Thanks for the post on photo’s. Some of this stuff I knew but I did not relate specifically to posting art on the web. I have been hesitant to “doctor” any of my paintings for fear that what I posted is not what the painting actually looks like. I am a bit color blind so it seems like a shot in the dark. Your posts have changed the way I paint and now the way I photo it. An example of how I “doctored” a painting is posted on my website. Note today’s painting, “Rooster by the Palms” and let me know what you think. Thanks again. Your fan

Rick Nilson

11 02 2008
jennifereyoung (23:51:06) :

Hi Rick,
Thanks for your comments. I guess I call what I do to the photo in Photoshop color matching or color correcting rather than doctoring. In many cases, the camera will distort things like contrast, color temperature, etc., and the main thing I do in Photoshop is to make adjustments to these distortions so that the resulting image is as close to the original painting as I can get it.
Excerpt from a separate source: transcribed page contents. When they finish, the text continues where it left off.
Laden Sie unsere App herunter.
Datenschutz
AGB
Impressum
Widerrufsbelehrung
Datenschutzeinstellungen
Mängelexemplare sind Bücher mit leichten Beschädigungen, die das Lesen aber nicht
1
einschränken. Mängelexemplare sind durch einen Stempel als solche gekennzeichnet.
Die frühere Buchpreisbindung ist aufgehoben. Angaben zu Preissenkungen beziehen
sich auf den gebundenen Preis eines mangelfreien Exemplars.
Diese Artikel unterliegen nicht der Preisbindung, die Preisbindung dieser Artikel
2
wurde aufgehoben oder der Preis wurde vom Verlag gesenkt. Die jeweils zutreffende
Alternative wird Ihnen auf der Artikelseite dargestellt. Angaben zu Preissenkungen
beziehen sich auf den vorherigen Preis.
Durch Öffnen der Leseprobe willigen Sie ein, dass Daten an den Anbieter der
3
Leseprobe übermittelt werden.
Of course, monitors will vary from location to location, so you can never be sure what your image will look like on someone else’s computer. But if I can at least get it to look true to the painting on my calibrated monitor, I think it has a better chance of looking decent elsewhere.

11 07 2008
Sue (00:43:00) :

I have been asked to make images of abut 25 paintings which are hanging in a gallery. There is excellent gallery lighting. Some of the works are very large.
Any ideas on how to do this?.
Some are framed, some block mounted and many behind glass.
I have practiced and the images do not have parallel sides and the colour is wrong.